You will have to inspect every element (i.e. iterate through the whole list). Think about it logically - if you could avoid this, it means that there's one element that you haven't inspected. But this element could be any value, and so could be a duplicate of another list element.
Binary searches are a smart way to reduce the number of elements checked when you are aware of some relationship that holds across the list - so that checking one element gives you information about the others. For instance, for a sorted list if the middle element is greater than 5, you know that every element after it is also greater than five.

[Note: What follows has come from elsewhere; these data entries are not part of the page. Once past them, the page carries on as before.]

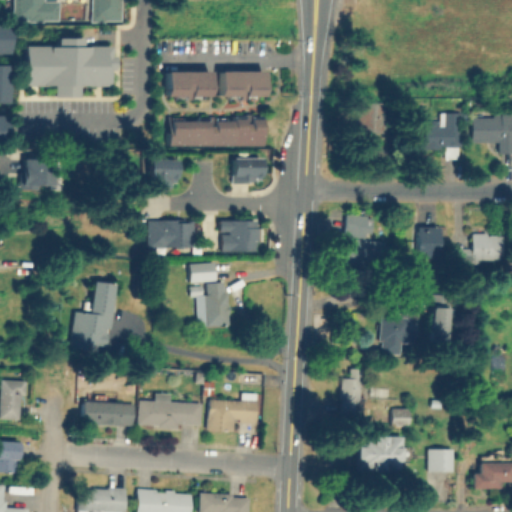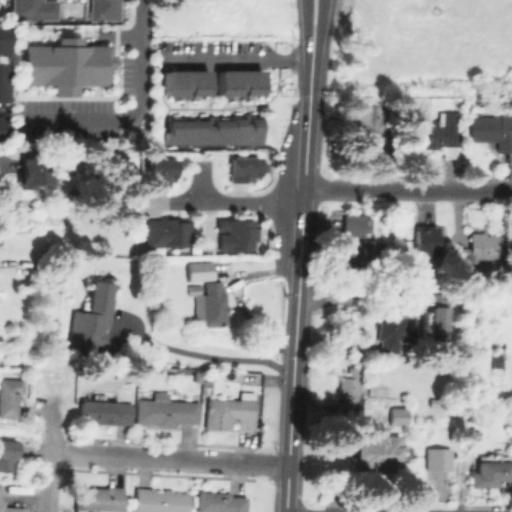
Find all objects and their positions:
building: (61, 9)
building: (62, 9)
building: (3, 39)
road: (237, 59)
building: (63, 62)
building: (63, 63)
road: (309, 74)
building: (0, 82)
building: (183, 82)
building: (183, 82)
building: (237, 82)
building: (237, 82)
building: (3, 85)
road: (135, 115)
building: (366, 116)
building: (371, 116)
building: (491, 129)
building: (3, 130)
building: (211, 130)
building: (212, 130)
building: (490, 130)
building: (438, 131)
building: (436, 133)
building: (362, 148)
road: (3, 168)
building: (241, 168)
building: (37, 171)
building: (157, 171)
building: (245, 171)
building: (35, 173)
building: (161, 174)
road: (407, 189)
road: (240, 202)
road: (302, 203)
building: (353, 222)
building: (351, 225)
building: (164, 233)
building: (234, 234)
building: (167, 235)
building: (235, 237)
building: (422, 240)
building: (425, 240)
building: (360, 246)
building: (477, 248)
building: (477, 249)
building: (359, 250)
building: (510, 251)
road: (1, 263)
road: (357, 297)
building: (213, 301)
building: (99, 302)
building: (209, 304)
building: (89, 317)
building: (433, 320)
building: (431, 325)
building: (390, 331)
building: (391, 332)
road: (191, 350)
road: (260, 353)
building: (196, 376)
road: (292, 384)
building: (206, 385)
building: (349, 392)
building: (7, 396)
building: (8, 396)
building: (434, 400)
building: (229, 409)
building: (165, 410)
building: (104, 411)
building: (161, 411)
building: (225, 411)
building: (101, 412)
building: (397, 415)
building: (373, 452)
building: (375, 452)
building: (8, 453)
building: (10, 454)
building: (436, 456)
road: (44, 457)
road: (166, 458)
building: (434, 458)
building: (488, 473)
building: (490, 473)
building: (98, 496)
building: (1, 499)
building: (95, 499)
building: (157, 500)
building: (158, 500)
building: (216, 502)
building: (218, 502)
building: (10, 509)
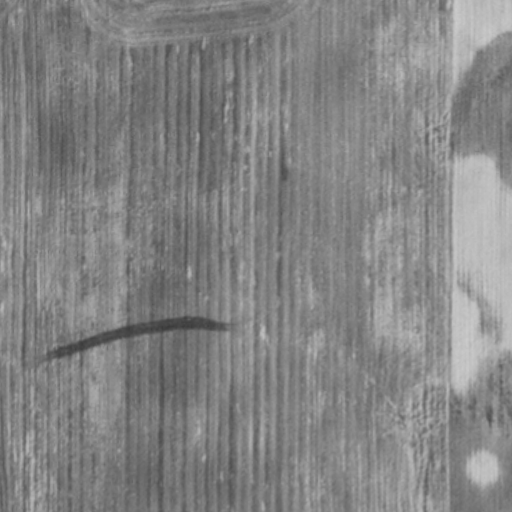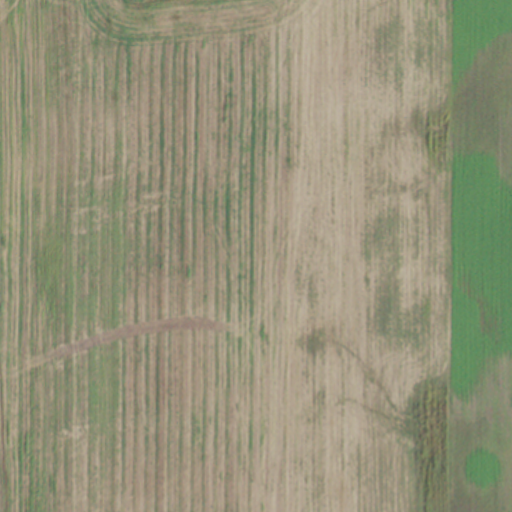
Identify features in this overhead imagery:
crop: (256, 255)
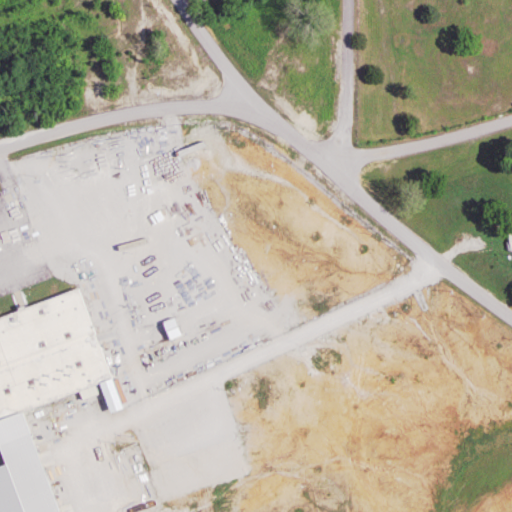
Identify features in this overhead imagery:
road: (217, 55)
road: (351, 86)
road: (128, 114)
road: (420, 145)
road: (384, 211)
building: (508, 242)
building: (46, 355)
building: (58, 362)
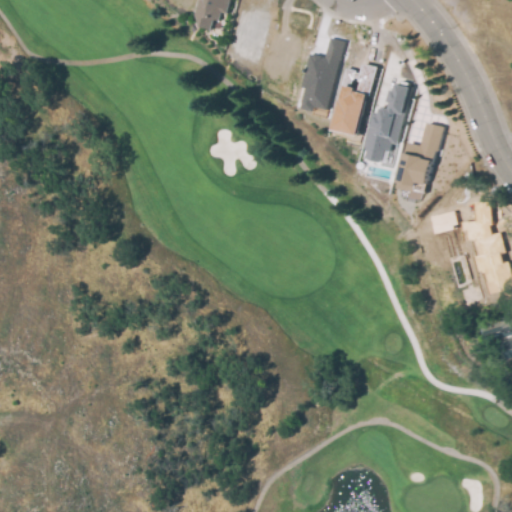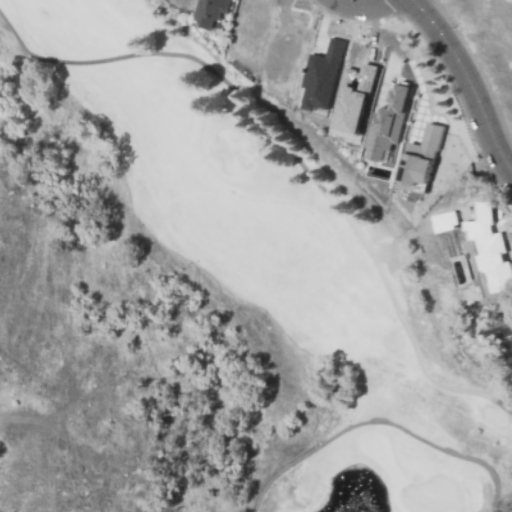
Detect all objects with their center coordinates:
road: (357, 8)
building: (213, 11)
building: (210, 12)
road: (409, 66)
building: (322, 76)
building: (322, 76)
road: (470, 77)
building: (353, 99)
building: (355, 99)
building: (387, 124)
building: (388, 124)
road: (292, 155)
building: (420, 156)
building: (447, 222)
building: (490, 249)
park: (199, 303)
building: (500, 334)
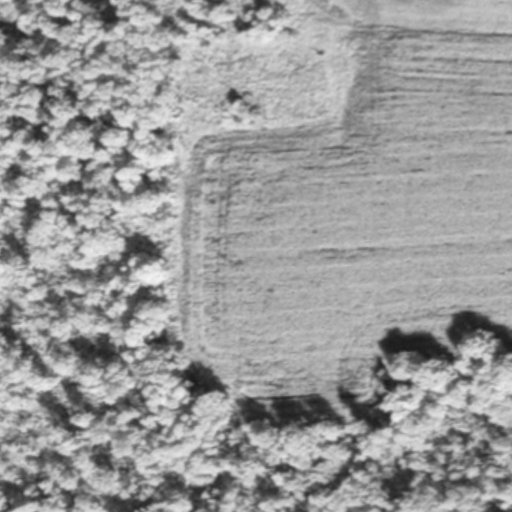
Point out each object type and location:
crop: (346, 170)
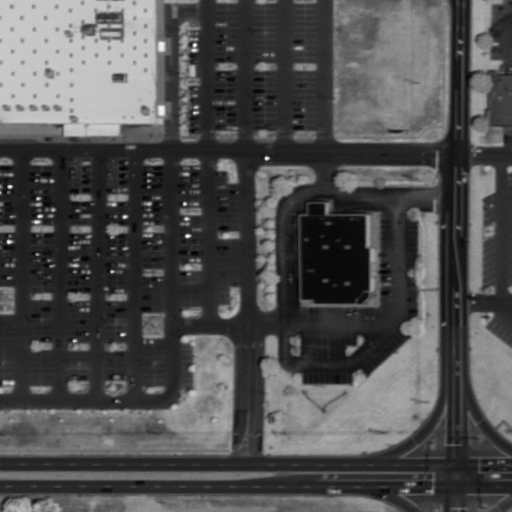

However, I don't think there's a way to make such an inference when it comes to duplicate checking. You'd have to sort the list in terms of "number of elements that this duplicates" (which is begging the question), otherwise no tests you perform on element x will give you insight into whether y is a duplicate.
Comments
Now this may not be a memory efficient solution but yes I guess this is what you were looking for.. May be this program could be further improved.
import java.io.*;
import java.util.*;
class ArrayList2_CountingDuplicates
{
public static void main(String[] args)throws IOException
{
ArrayList<String> als1=new ArrayList<String>();
ArrayList<String> als2=new ArrayList<String>();
int arr[];
int n,i,j,c=0;
String s;
BufferedReader p=new BufferedReader(new InputStreamReader(System.in));
n=Integer.parseInt(p.readLine());
arr=new int[n];
for(i=0;i<n;i++)
als1.add(p.readLine());
for(i=0;i<n;i++)
{
s=als1.get(i);
als1.remove(i);
als2.add(s);
arr[c]=1;
while(als1.contains(s))
{
j=als1.indexOf(s);
als1.remove(j);
arr[c]=arr[c]+1;
}
n=n-arr[c];
c=c+1;
i=-1;
}
for(i=0;i<c;i++)
System.out.println(als2.get(i)+" has frequency "+arr[i]);
}
}
Comments
I was looking for such a method and eventually I came up with my own solution with a more functional approach to solve the problem.

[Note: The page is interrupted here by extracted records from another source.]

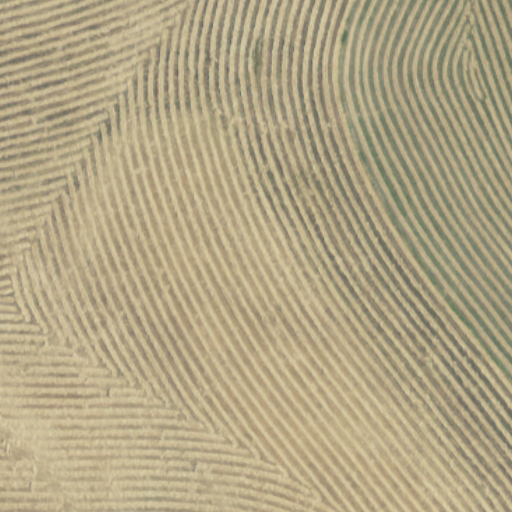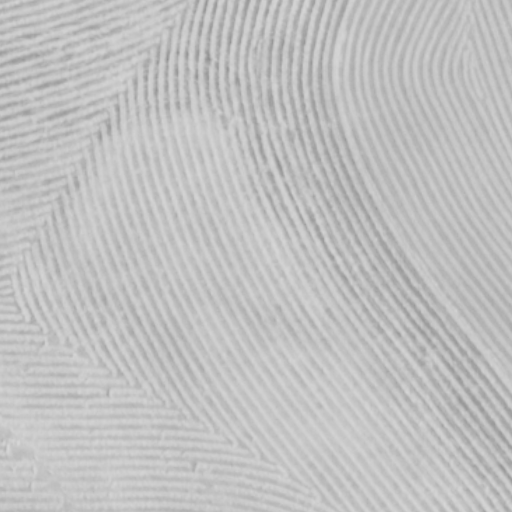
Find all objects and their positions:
crop: (256, 256)
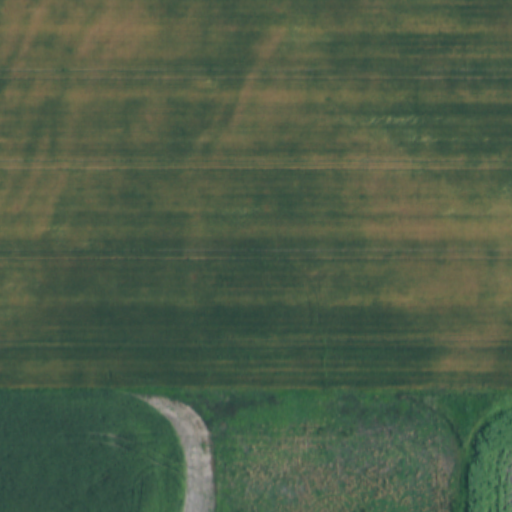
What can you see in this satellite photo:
road: (256, 391)
road: (477, 449)
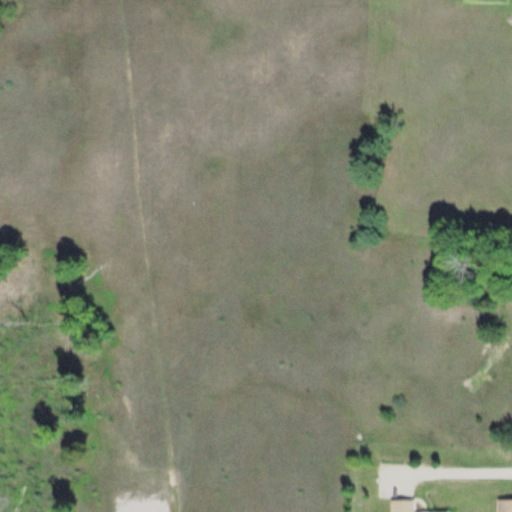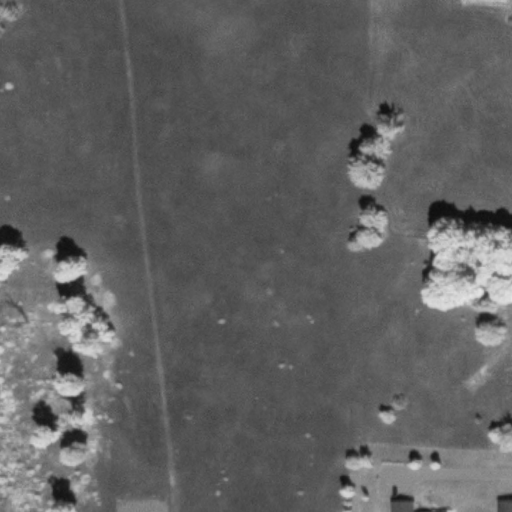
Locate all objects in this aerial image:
road: (453, 472)
building: (503, 505)
building: (404, 506)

public <T> Map<T, List<Integer>> findDuplicatesWithIndexes(List<T> elems) {
return IntStream.range(0, elems.size())
.boxed()
.collect(Collectors.groupingBy(elems::get))
.entrySet().stream()
.filter(e -> e.getValue().size() > 1)
.collect(Collectors.toMap(Map.Entry::getKey, Map.Entry::getValue));
}
It returns a map consisting of duplicated elements as the keys and list of all indexes of repeating element as the value.
binarySearchonly works with sorted list.Collections.sort(yourList);the duplicates will be right next to each other, but I guess this is not applicable to your use case, is it?